The lives of black and white Chicago residents could hardly be more different.

The Windy City, which is currently contending with a series of police shootings of black Chicagoans, is the most segregated major metro area in the nation. And it’s been in the top 3 in terms of segregation for many years, according to the Voorhees Center for Neighborhood and Community Improvement at the University of Illinois at Chicago.

In Chicago, blacks and whites live clustered in separate parts of the city. In fact, some 72% of black or white residents would have to move to a different census tract to even out the numbers, according to a commonly used segregation measure called the index of dissimilarity. In New York, the figure is 65% and in Philadelphia, it’s 63%.

“Even in a country marked by high levels of segregation, Chicago stands out,” said Richard Reeves, a senior fellow at Brookings who recently co-authored a blog post on inequality in Chicago.

Over the past 40 years, there’s been a marked increase in the number of very wealthy and very poor Chicagoans, said Janet Smith, co-director of the Voorhees Center. The middle class, meanwhile, has moved to the suburbs.

Young, white, highly educated professionals are moving to Chicago’s North Side along Lake Michigan and neighborhoods west of the downtown, while very low-income areas in the city’s South and far West sides are also expanding.

“In 1970, Chicago had a lot of middle-class families,” Smith said. “That’s not the case anymore.”

The population shift is one reason why the income of white residents has risen steadily since 1990. While blacks saw their income climb a bit at the end of the last century, it has since fallen below 1990 levels, according to Census figures.
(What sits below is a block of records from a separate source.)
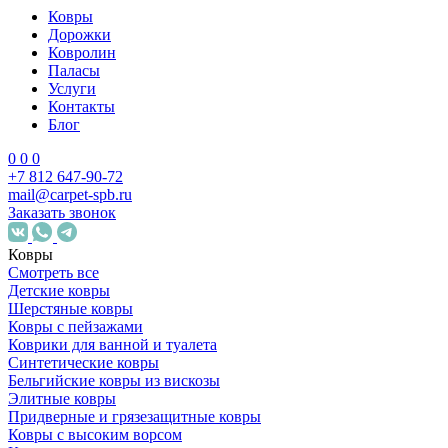
Ковры
Дорожки
Ковролин
Паласы
Услуги
Контакты
Блог
0
0
0
+7 812 647-90-72
mail@carpet-spb.ru
Заказать звонок
Ковры
Смотреть все
Детские ковры
Шерстяные ковры
Ковры с пейзажами
Коврики для ванной и туалета
Синтетические ковры
Бельгийские ковры из вискозы
Элитные ковры
Придверные и грязезащитные ковры
Ковры с высоким ворсом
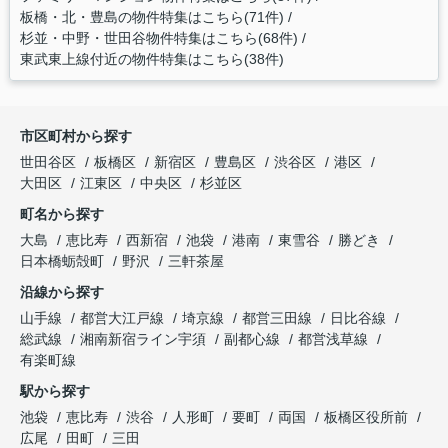
板橋・北・豊島の物件特集はこちら(71件)
杉並・中野・世田谷物件特集はこちら(68件)
東武東上線付近の物件特集はこちら(38件)
市区町村から探す
世田谷区
板橋区
新宿区
豊島区
渋谷区
港区
大田区
江東区
中央区
杉並区
町名から探す
大島
恵比寿
西新宿
池袋
港南
東雪谷
勝どき
日本橋蛎殻町
野沢
三軒茶屋
沿線から探す
山手線
都営大江戸線
埼京線
都営三田線
日比谷線
総武線
湘南新宿ライン宇須
副都心線
都営浅草線
有楽町線
駅から探す
池袋
恵比寿
渋谷
人形町
要町
両国
板橋区役所前
広尾
田町
三田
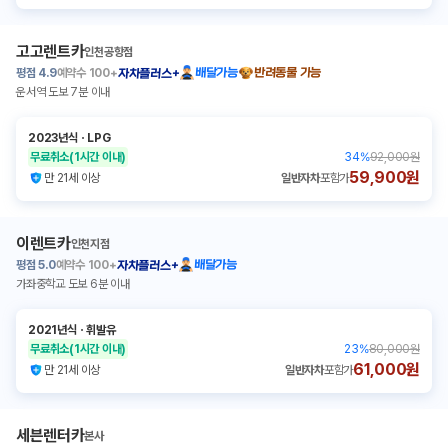
고고렌트카
인천공항점
평점
4.9
예약수
100+
배달가능
반려동물 가능
자차플러스+
운서역 도보 7분 이내
2023년식
ㆍ
LPG
무료취소
(1시간 이내)
34
%
92,000원
59,900원
만 21세 이상
일반자차
포함가
이렌트카
인천지점
평점
5.0
예약수
100+
배달가능
자차플러스+
가좌중학교 도보 6분 이내
2021년식
ㆍ
휘발유
무료취소
(1시간 이내)
23
%
80,000원
61,000원
만 21세 이상
일반자차
포함가
세븐렌터카
본사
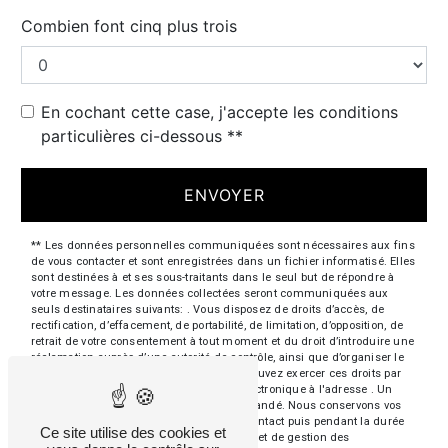
Combien font cinq plus trois
En cochant cette case, j'accepte les conditions
particulières ci-dessous **
ENVOYER
** Les données personnelles communiquées sont nécessaires aux fins
de vous contacter et sont enregistrées dans un fichier informatisé. Elles
sont destinées à et ses sous-traitants dans le seul but de répondre à
votre message. Les données collectées seront communiquées aux
seuls destinataires suivants: . Vous disposez de droits d’accès, de
rectification, d’effacement, de portabilité, de limitation, d’opposition, de
retrait de votre consentement à tout moment et du droit d’introduire une
réclamation auprès d’une autorité de contrôle, ainsi que d’organiser le
sort de vos données post-mortem. Vous pouvez exercer ces droits par
voie postale à l'adresse ou par courrier électronique à l'adresse . Un
justificatif d'identité pourra vous être demandé. Nous conservons vos
données pendant la période de prise de contact puis pendant la durée
Ce site utilise des cookies et
de prescription légale aux fins probatoires et de gestion des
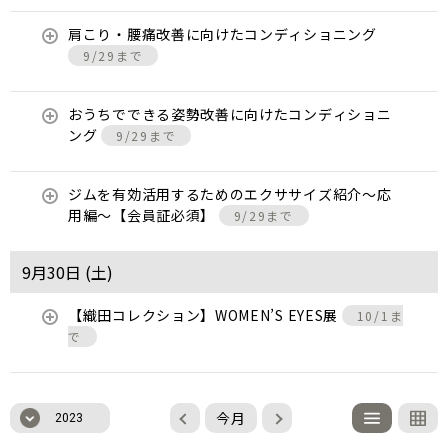
肩こり・腰痛改善に向けたコンディショニング
9/29まで
おうちでできる姿勢改善に向けたコンディショニ
ング
9/29まで
ジムを有効活用するためのエクササイズ紹介〜応
用編〜【会員証必須】
9/29まで
9月30日 (
土
)
【織田コレクション】WOMEN’S EYES展
10/1ま
で
今月
2023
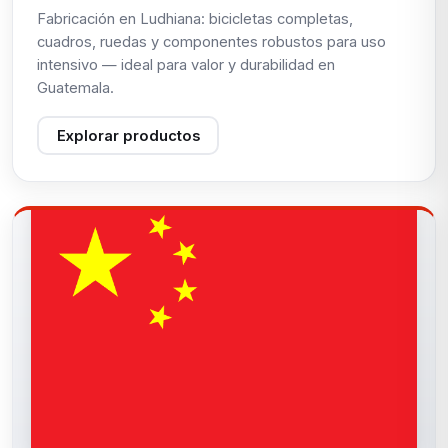
Fabricación en Ludhiana: bicicletas completas,
cuadros, ruedas y componentes robustos para uso
intensivo — ideal para valor y durabilidad en
Guatemala.
Explorar productos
More than one-third of Chicago’s black residents are poor. But that statistic doesn’t show how concentrated poverty is.

Just over half of census tracts with a majority black population have more than 30% of families living in poverty, according to Reeves’ post. Only 2% of predominantly white census tracts have that high a percentage of families in poverty.

On the flip side, only 7% of majority black tracts have fewer than 10% of families in poverty, while 81% of majority white tracts do.

Previous housing and mortgage policies that kept black residents confined to Chicago’s poorer neighborhoods also limited their ability to buy homes and build wealth. As a result, many black residents rent for generations.

“The scars of segregation, redlining, housing policies and discrimination are still very visible today,” said Lauren Nolan, economic development planner at the Voorhees Center.

Unemployment among blacks is higher in Chicago than it is nationally, and the gap between whites’ and blacks’ unemployment rates is larger. Whites had an average annual unemployment rate of 5.3% in 2014 nationally, while the rate for blacks was 11.3%.

One reason why so many blacks in Chicago are out of work is because of the loss of manufacturing jobs on the city’s South side over the past 15 to 20 years, Smith said. This also adds to blacks’ higher poverty rates and declining incomes.